6. If things get bad, try allergy shots, also known as allergy immunotherapy. There is no reason anyone should have to suffer from allergies in silence, experts say. "Allergy shots can help a lot of the symptoms, especially when people have tried all the other stuff and are still having problems," Fisher says. These shots involve being regularly injected with a small amount of the substance you're allergic to. The idea is to stimulate your immune system and help your body become desensitized to the allergens, according to the Mayo Clinic. A Cochrane Collaboration review updated in 2003 found that allergy shots help to improve symptoms of asthma, reduce the need for medications, and lessen the risk of severe asthma attacks when patients are exposed to allergens in the future.
Eventually, the hope is that you'll build up a tolerance and your allergic reactions won't be so severe. But keep in mind that allergy shots require a time commitment—typically several years of weekly to monthly shots to completely finish the entire course of treatment. And because patients are injected with substances that they're allergic to, there is a risk of allergic reactions after the injections. For this reason, doctors typically require patients to remain in their offices for a few minutes after each session of immunotherapy.

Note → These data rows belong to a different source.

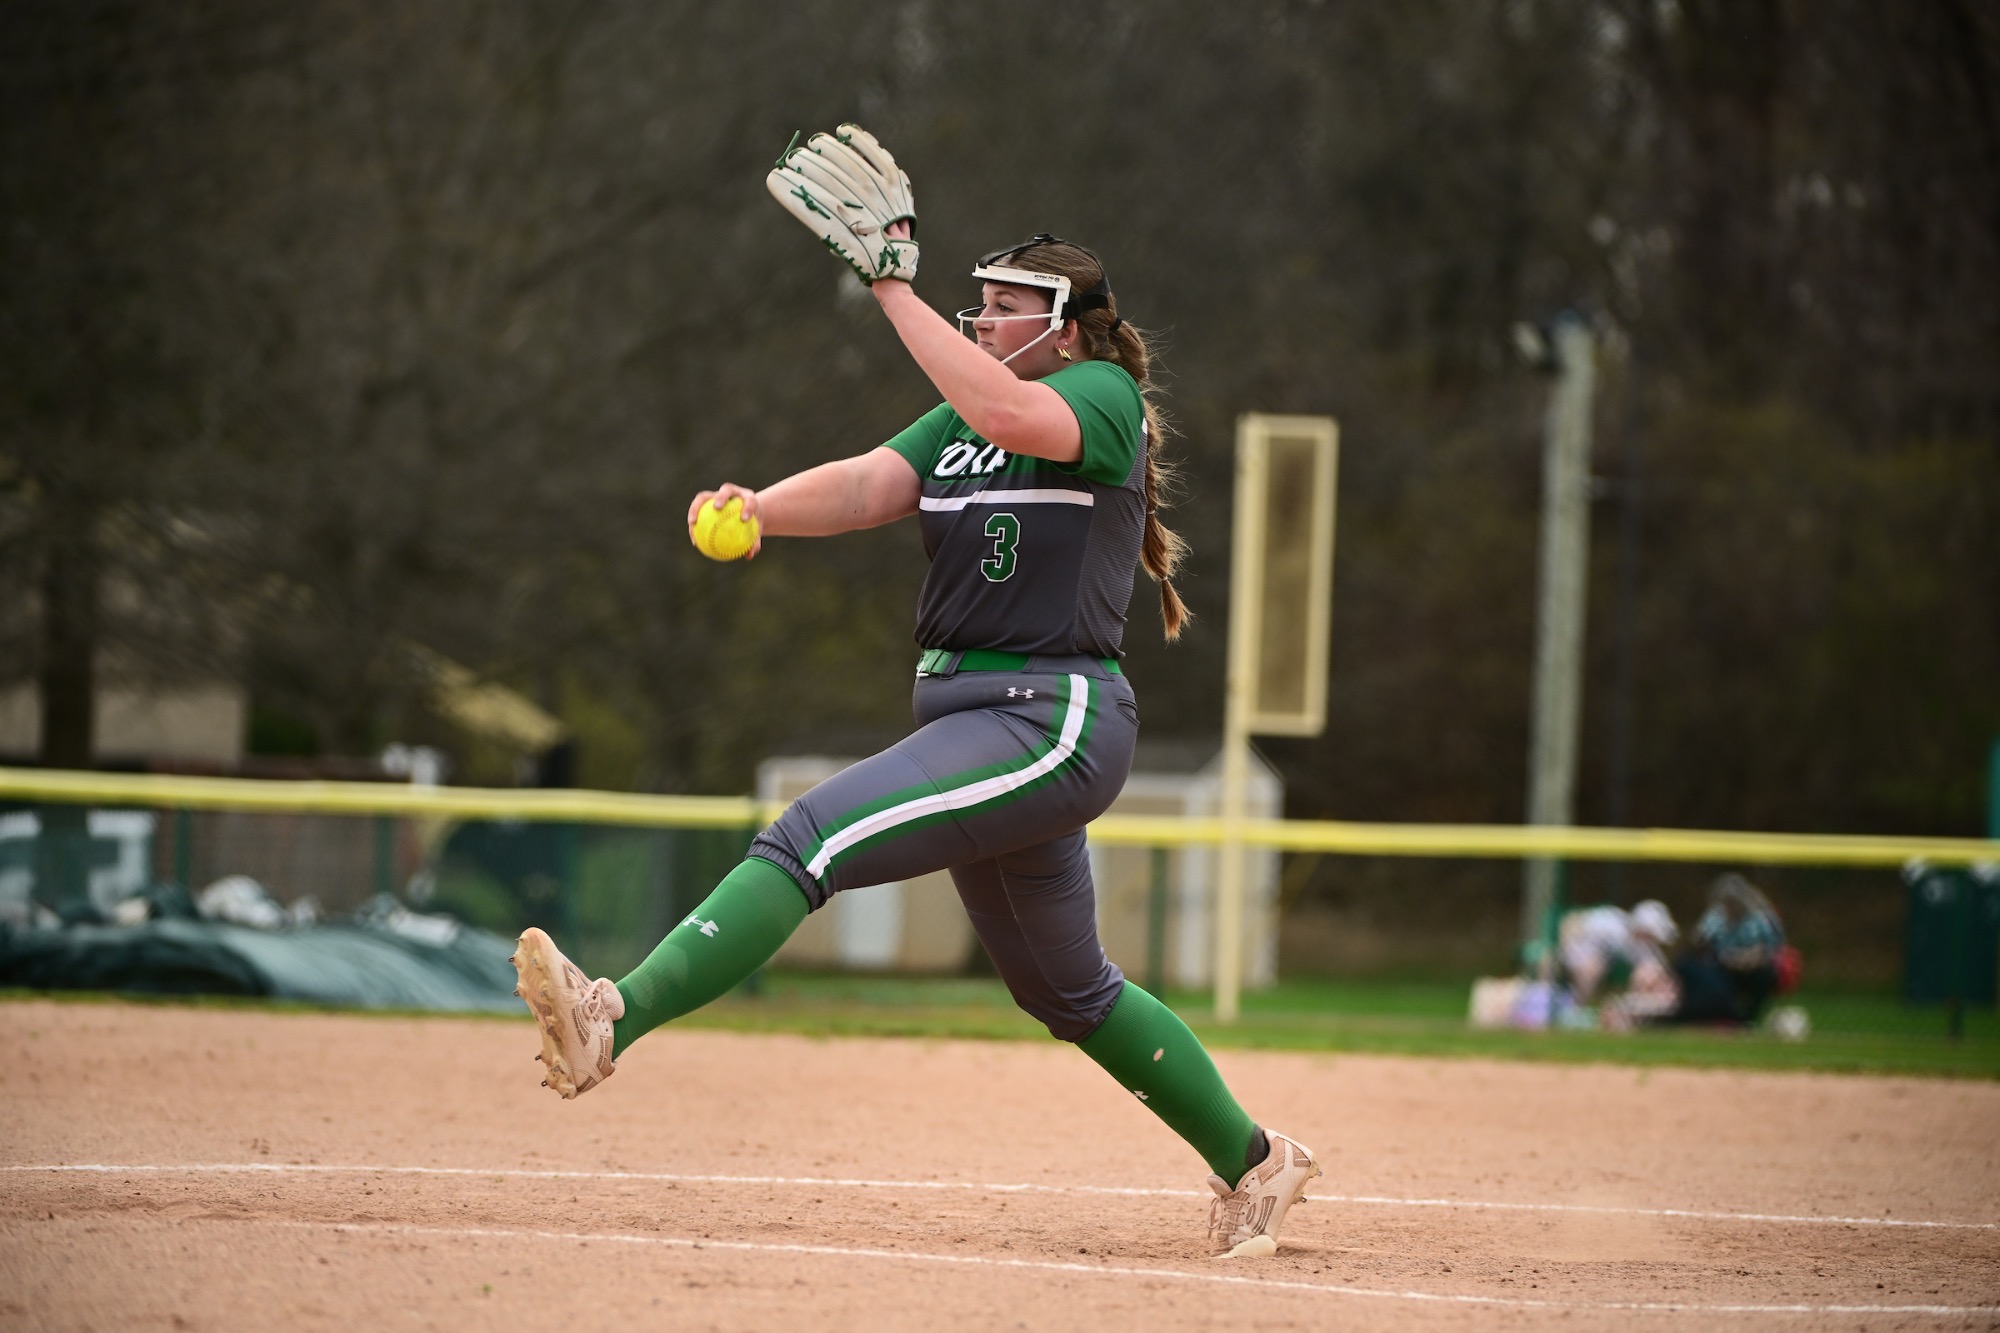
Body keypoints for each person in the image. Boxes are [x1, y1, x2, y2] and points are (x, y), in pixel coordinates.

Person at [510, 124, 1319, 1260]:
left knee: (808, 838)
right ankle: (1260, 1163)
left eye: (998, 306)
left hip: (1049, 718)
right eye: (972, 303)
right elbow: (867, 483)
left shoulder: (1098, 398)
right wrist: (762, 510)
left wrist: (890, 289)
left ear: (1065, 323)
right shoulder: (968, 414)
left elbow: (1000, 412)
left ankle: (614, 1018)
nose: (979, 317)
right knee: (1066, 991)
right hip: (974, 720)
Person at [1671, 873, 1788, 1024]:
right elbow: (1698, 942)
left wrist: (1748, 959)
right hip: (1721, 966)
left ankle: (1746, 1019)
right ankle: (1711, 1013)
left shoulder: (1761, 919)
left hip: (1754, 968)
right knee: (1686, 964)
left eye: (1732, 904)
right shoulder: (1716, 916)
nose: (1729, 908)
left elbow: (1772, 950)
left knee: (1765, 975)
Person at [1555, 898, 1680, 1027]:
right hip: (1578, 954)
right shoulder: (1609, 921)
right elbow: (1572, 922)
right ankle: (1575, 1011)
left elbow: (1658, 974)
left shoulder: (1645, 946)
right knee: (1592, 967)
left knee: (1648, 975)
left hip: (1607, 966)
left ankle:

Another option is immunotherapy delivered orally via drops or tablets, which was found in a 2008 study to be effective in kids with allergic asthma. A review of earlier evidence, published in 2003 by the Cochrane Collaboration, found that this type of immunotherapy, delivered under the tongue, helps to relieve allergic rhinitis. It's unclear, however, whether it's as effective as allergy shots. The availability of this type of therapy is limited because it has not been approved by the Food and Drug Administration, and research is ongoing.